(Rendered images with source text)
━━━━━━

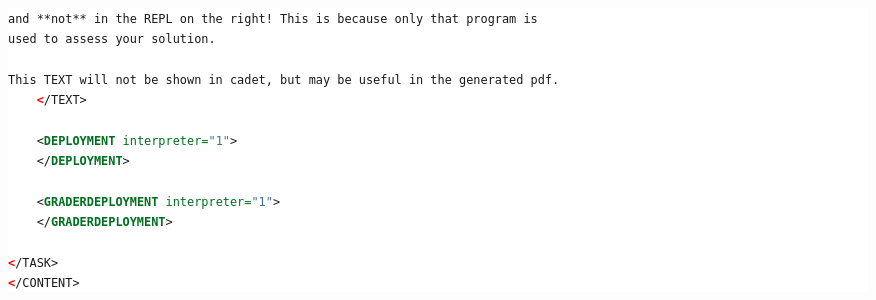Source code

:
 ```xml
and **not** in the REPL on the right! This is because only that program is
used to assess your solution.

This TEXT will not be shown in cadet, but may be useful in the generated pdf.
    </TEXT>

    <DEPLOYMENT interpreter="1">
    </DEPLOYMENT>

    <GRADERDEPLOYMENT interpreter="1">
    </GRADERDEPLOYMENT>

</TASK>
</CONTENT>
```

━━━━━━

Check each line in the records above for the word "This". Return those that have it.

§ **Exercise solution**
and **not** in the REPL on the right! This is because only that program is
This TEXT will not be shown in cadet, but may be useful in the generated pdf.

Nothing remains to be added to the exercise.